### [Task description]
The line containing "translated into humanitarian" marks the start of the required copy, which runs to the final line of the entries; return those lines exactly, without any pictures.

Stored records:

▼

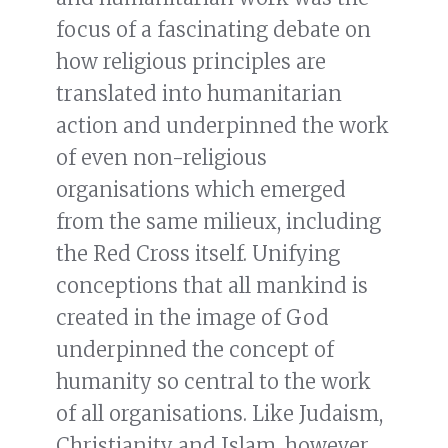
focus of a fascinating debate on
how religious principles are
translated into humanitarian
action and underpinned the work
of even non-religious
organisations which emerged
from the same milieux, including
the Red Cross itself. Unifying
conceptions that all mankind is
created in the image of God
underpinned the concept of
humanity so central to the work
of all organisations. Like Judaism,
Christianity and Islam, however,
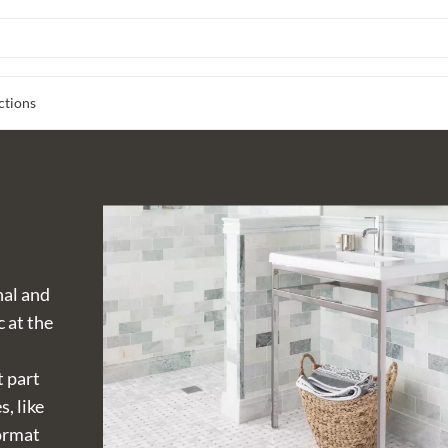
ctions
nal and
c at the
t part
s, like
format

▲

### [Response to this task]
translated into humanitarian
action and underpinned the work
of even non-religious
organisations which emerged
from the same milieux, including
the Red Cross itself. Unifying
conceptions that all mankind is
created in the image of God
underpinned the concept of
humanity so central to the work
of all organisations. Like Judaism,
Christianity and Islam, however,
ctions
nal and
c at the
t part
s, like
format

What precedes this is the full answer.